The Fairmont girls program captured 27 Sentinel Relays crowns and 26 conference titles, including championship trophies in both events this spring.
Bonk’s Cardinals, who generated 1,510 wins overall, produced third-place showings at both the 2004 and 1988 MSHSL state meets.
Lisa (Ristau) Eckroth, who’s currently a corporate account director for the Grifols bio-tech pharmaceutical company in the Twin Cities, swept both hurdles championships during her senior track season to help engineer the Cardinals’ bronze-medal team performance at the MSHSL-sponsored state competition in 1988.

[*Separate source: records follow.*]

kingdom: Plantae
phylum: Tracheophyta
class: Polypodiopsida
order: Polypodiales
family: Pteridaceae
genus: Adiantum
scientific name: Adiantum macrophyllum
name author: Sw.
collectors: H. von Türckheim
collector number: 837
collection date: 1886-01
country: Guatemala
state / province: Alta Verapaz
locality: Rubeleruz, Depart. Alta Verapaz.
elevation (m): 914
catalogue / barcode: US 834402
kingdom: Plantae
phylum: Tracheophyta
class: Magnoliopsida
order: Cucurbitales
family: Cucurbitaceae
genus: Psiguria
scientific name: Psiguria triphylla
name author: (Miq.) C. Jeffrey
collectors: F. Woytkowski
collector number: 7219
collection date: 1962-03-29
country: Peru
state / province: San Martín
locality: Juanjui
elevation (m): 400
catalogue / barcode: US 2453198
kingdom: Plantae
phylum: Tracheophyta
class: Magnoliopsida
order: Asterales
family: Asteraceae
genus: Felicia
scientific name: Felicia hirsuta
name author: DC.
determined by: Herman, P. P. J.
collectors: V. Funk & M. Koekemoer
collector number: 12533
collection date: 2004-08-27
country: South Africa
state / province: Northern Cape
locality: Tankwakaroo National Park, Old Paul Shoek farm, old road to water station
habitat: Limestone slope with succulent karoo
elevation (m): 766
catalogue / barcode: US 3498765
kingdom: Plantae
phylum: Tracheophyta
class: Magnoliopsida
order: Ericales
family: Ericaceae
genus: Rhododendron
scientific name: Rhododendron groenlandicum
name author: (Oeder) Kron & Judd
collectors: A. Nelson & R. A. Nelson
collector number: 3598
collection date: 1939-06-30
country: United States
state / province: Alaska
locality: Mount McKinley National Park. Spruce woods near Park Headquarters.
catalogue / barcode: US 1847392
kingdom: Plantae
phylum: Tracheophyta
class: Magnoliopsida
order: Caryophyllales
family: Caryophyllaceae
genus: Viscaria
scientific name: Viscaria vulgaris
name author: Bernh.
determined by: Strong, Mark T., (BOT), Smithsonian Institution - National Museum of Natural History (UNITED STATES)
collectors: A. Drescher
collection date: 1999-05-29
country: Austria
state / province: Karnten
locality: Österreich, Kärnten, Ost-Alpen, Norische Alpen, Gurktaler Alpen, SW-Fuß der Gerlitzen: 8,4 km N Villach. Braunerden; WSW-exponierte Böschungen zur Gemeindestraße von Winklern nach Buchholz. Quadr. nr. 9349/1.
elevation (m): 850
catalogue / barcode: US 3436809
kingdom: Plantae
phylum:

“I cannot truly measure the positive impact that Mr. Bonk had on my life as a counselor and a coach,” said (Ristau) Eckroth, who also produced two more of the Cardinals’ seven overall state track & field champions by striking gold in the 300 hurdles in both 1985 and 1986. “First, he’s a fantastic person at heart, and second, he’s fiercely competitive with an incredible attention to detail.
“I’ll be honest — I struggled with having confidence in myself and I had a fear of failure when I was in high school. The counselor side of him helped me overcome that.”
Not only did (Ristau) Eckroth etch her name into the Fairmont High School track & field program’s record book, she went on to become an 11-time All-American at North Dakota State University, including a second-place finish in the heptathlon at the collegiate national meet.
“He just knows how to bring out the best in everyone who crosses his path,” said (Ristau) Eckroth. “He will be sorely missed.”
“It’ll be quite a task trying to fill his shoes, but hopefully we can find someone who shares Bob’s passion for coaching the sport,” said Mat Mahoney, who also competed under Bonk’s guidance during his high school athletic days before joining the Cardinal legend’s track & field coaching staff shortly after becoming Fairmont’s activities administrator in 2012. “When people come back to town during the summer, the holidays or special events, he’s the guy they seek out and want to see.
“That’s how much he means to them, and that’s how much he has meant to our school district and the entire community.”